TEXTE ÉTUDIÉ:
+--
Contemplation et adoration
L’art d’aujourd’hui est divers, embrassant simultanément plusieurs paradigmes, en un foisonnement légitime et fécond, même si la qualité est nécessairement inégale, tandis que certaines démarches extrêmes sont montées en épingle comme modèles ou repoussoirs. Cette profusion répond à l’éclatement des cadres reçus, à la remise en cause de l’autorité et de la tradition telles qu’elles étaient acceptées jusque là. Il n’en demeure pas moins légitime de se demander, sur le fond de cette remise en question fondamentale des repères, ce que l’art peut encore porter et transmettre qui dépasserait la seule expérience personnelle de tel ou tel artiste.
La question peut paraître peu pertinente ; il est pourtant un domaine où elle se pose avec force, voire urgence, c’est celui de l’art religieux, et particulièrement chrétien, si celui-ci doit exprimer quelque chose de la Révélation de Dieu au monde, qui porte en elle, par définition, l’universel. L’absence d’un système plus ou moins commun de représentation du monde, qui pourrait assumer une expérience à peu près commune et tenir lieu d’expression acceptable de quelque chose d’universel se fait ici fortement sentir. La répétition de motifs classiques n’est plus guère opératoire, même si les grands mystères chrétiens et les figures essentielles de la vie de l’Église n’ont pas changé. La peinture elle-même, cette « chose mentale » si apte à illustrer et à enseigner, n’y occupe singulièrement, de nos jours, qu’une place réduite à côté des vitraux, plus rarement figuratifs, ou du mobilier liturgique. Tout se passe comme si, là encore, l’accent se portait sur un travail de la matière (bois, pierre, métal, verre… et beaucoup moins le béton brut, même si celui-ci a permis des innovations architecturales non dénuées d’intérêt, quoique vite vieillies). Si la peinture est encore présente, ce n’est plus de façon simplement figurative ou illustrative, mais dans la recherche d’une expressivité qui relève d’une émotion suggérée plus que du déploiement pictural d’un questionnement théologique. Les ratés en matière d’art religieux sont navrants, mais les réussites déploient avec force une expérience spirituelle, de façon sensible, plutôt que de s’appuyer sur une rationalité et un discours théologique constitué (quitte, comme les peintres de la Renaissance, à en faire apparaître avec originalité des dimensions neuves ou singulières).
+--
CONSIGNE: Rédigez la suite du texte sur l'art religieux d'aujourd'hui, en reprenant après sa dernière phrase.

DONNÉES FOURNIES:
+--
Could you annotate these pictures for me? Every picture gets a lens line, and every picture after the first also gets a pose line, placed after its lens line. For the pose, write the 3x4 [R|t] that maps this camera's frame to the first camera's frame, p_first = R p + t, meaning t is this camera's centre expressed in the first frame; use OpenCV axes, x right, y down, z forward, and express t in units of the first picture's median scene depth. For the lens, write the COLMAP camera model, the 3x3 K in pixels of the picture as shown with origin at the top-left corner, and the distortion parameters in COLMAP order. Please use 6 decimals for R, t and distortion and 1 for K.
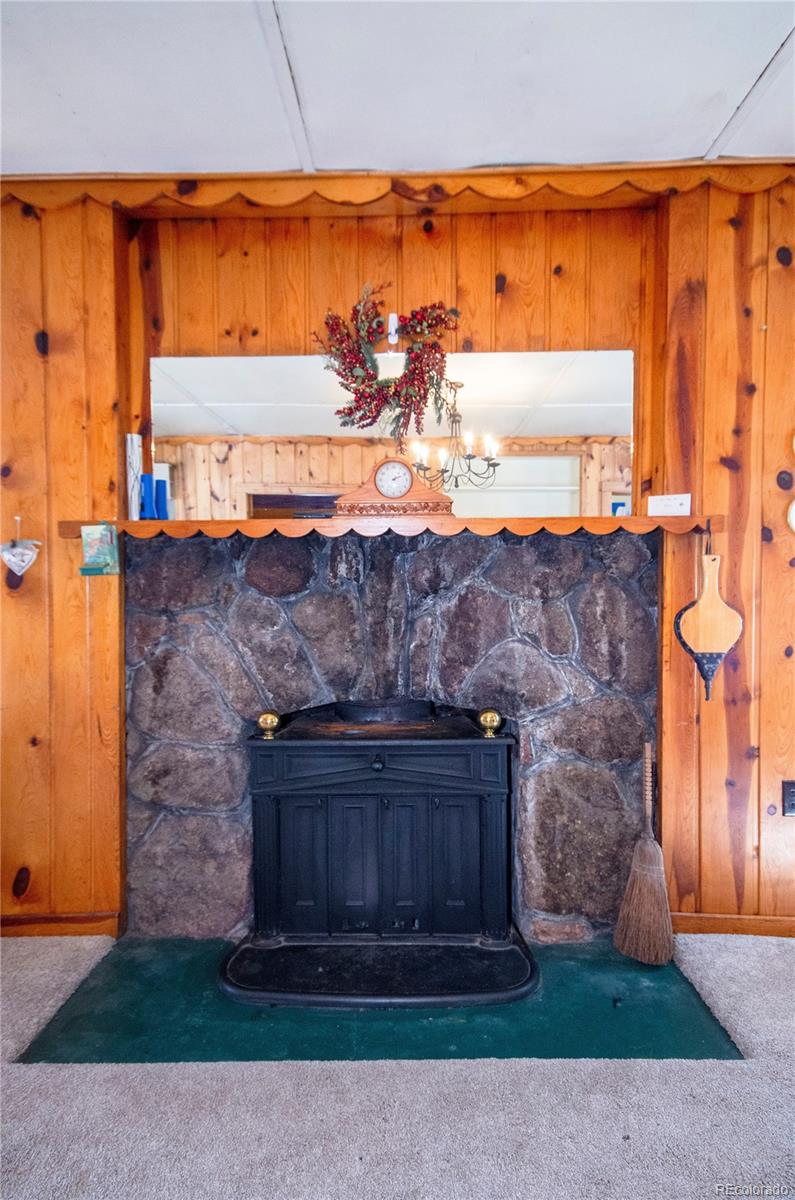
lens RADIAL K [[636.6, 0, 397.5], [0, 636.6, 600.0], [0, 0, 1]] dist [0.012117, 0.000719]
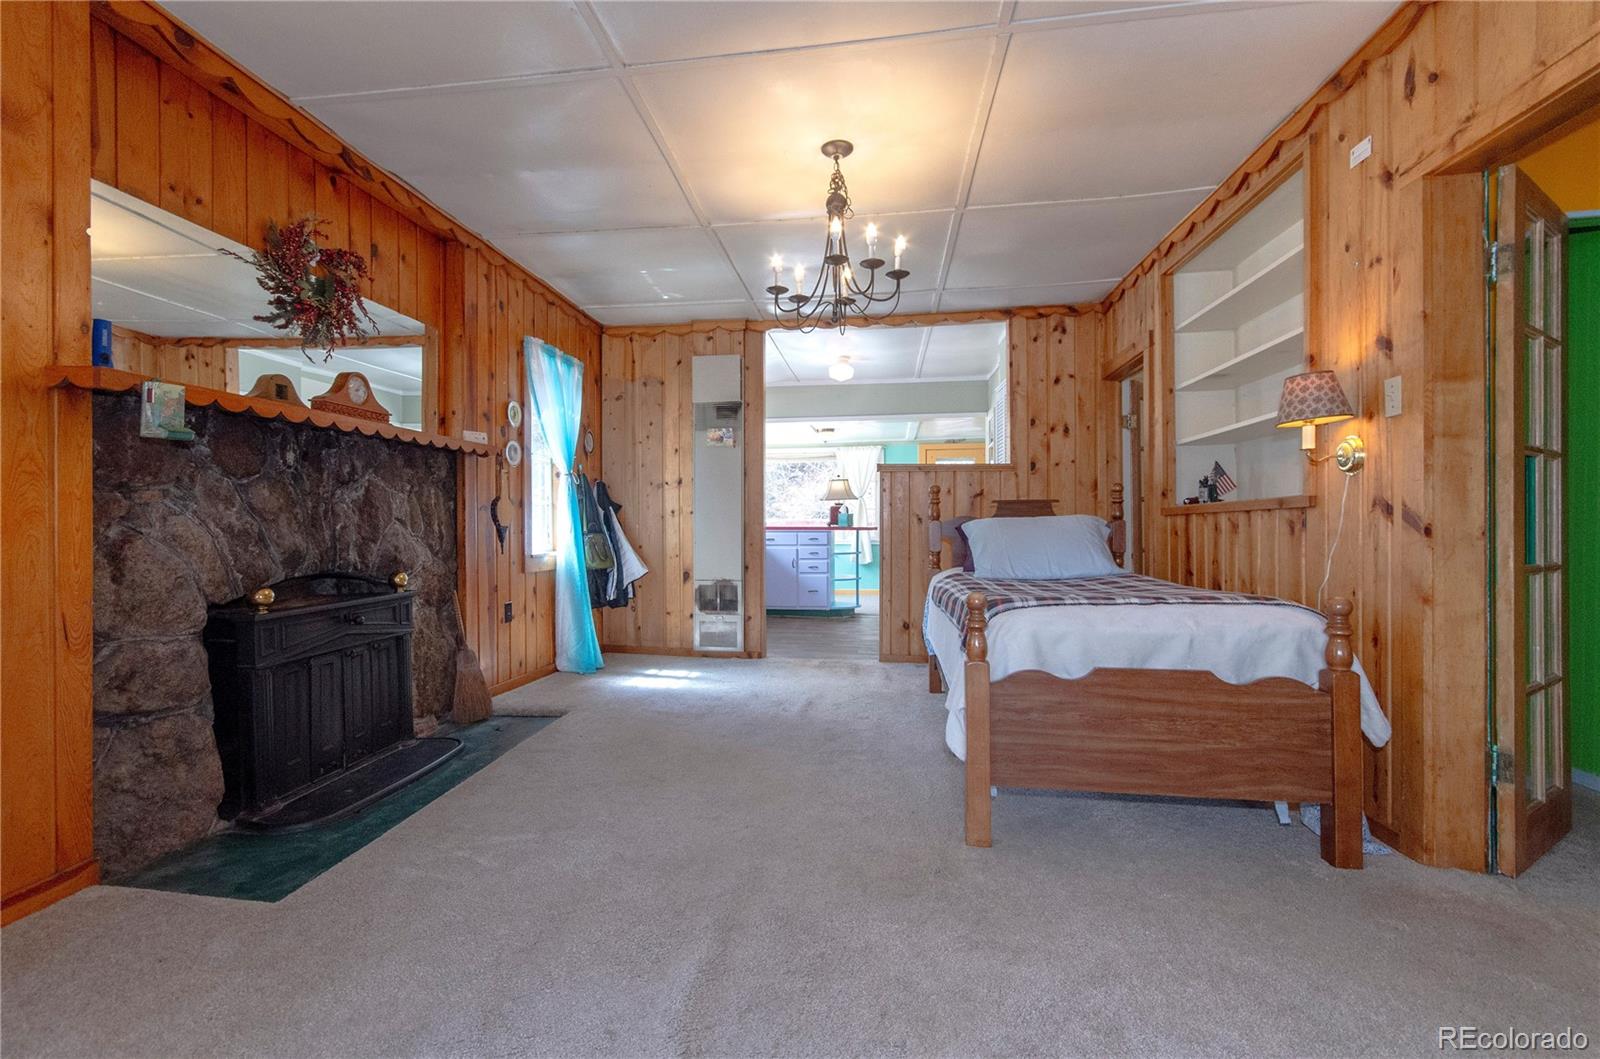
lens RADIAL K [[722.6, 0, 796.9], [0, 722.6, 546.9], [0, 0, 1]] dist [0.001638, 0.000128]
pose [[0.085593, -0.025850, 0.995995, -1.256803], [0.035659, 0.999102, 0.022866, 0.108948], [-0.995692, 0.033559, 0.086438, 0.027705]]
+--
RÉPONSE:
Ainsi voit-on se développer de plus en plus un art liturgique nouveau, replacé au cœur de la célébration eucharistique et de la prière de l’Église. Les figures humaines y retrouvent leur place mais souvent d’une façon stylisée, pour ne pas se restreindre à la surface des choses et des personnes, mais tenter de faire accéder à leur intériorité, avec un travail fréquent sur la lumière et notamment l’emploi de l’or, qui constitue à sa façon un écho de l’art de l’icône et de l’insistance orientale sur la divinisation de l’homme. Ainsi, dans les icônes peintes, l’or est utilisé pour le fond (et parfois redoublé par une véritable plaque de métal précieux qui ne laisse voir que les figures) – mais l’art traditionnel de l’icône consiste à peindre en allant progressivement vers les couches les plus lumineuses, pour faire émerger la lumière intérieure des saints. Cet art nouveau n’est pas « chose mentale » comme a pu l’être la peinture occidentale, mais sans doute peut-il en émerger une expérience ou une conscience renouvelée et apaisée de l’homme et de sa vocation surnaturelle, tout en trouvant un enracinement dans une expérience à la fois esthétique et spirituelle millénaire. C’est, en somme, retrouver une tradition très éprouvée et en puiser une inspiration nouvelle pour notre temps – ce qui n’est pas sans analogie avec la Tradition au sens le plus catholique du terme.
La question du rapport entre l’art d’aujourd’hui et la foi fait polémique. François Boespflug, relevant la dimension « dialectique, systémique, polémique » de cet art parle d’un lien « en passe de se défaire » [1]. Sans doute cela implique-t-il plutôt que l’art spécifiquement chrétien ne peut guère appartenir qu’au paradigme de ce que nous avons appelé l’art moderne, l’art dit contemporain ne pouvant en effet, par sa remise en question permanente des thèmes, des formes, des valeurs, s’accommoder d’une forme de subordination à quelque chose d’aussi engageant et déterminé que la spiritualité chrétienne.
Allons plus loin.
Pour envisager le sens de l’art chrétien, il faut intégrer à la fois la question de l’expérience esthétique et celle de l’expérience spirituelle. Ces deux questions sont liées, c’est l’évidence même à voir les réalisations du Quattrocento que nous avons déjà évoquées, mais l’art liturgique et son renouveau ne peuvent être placés exactement sur le même plan – quand bien même certains tableaux de maîtres étaient destinés à être placés sur des maîtres-autels, au cœur de la liturgie. Ils peuvent coïncider, mais relèvent de deux expériences d’ordre différent, et c’est précisément cette différence qui peut rendre compte aujourd’hui de ce qui se joue dans l’art liturgique.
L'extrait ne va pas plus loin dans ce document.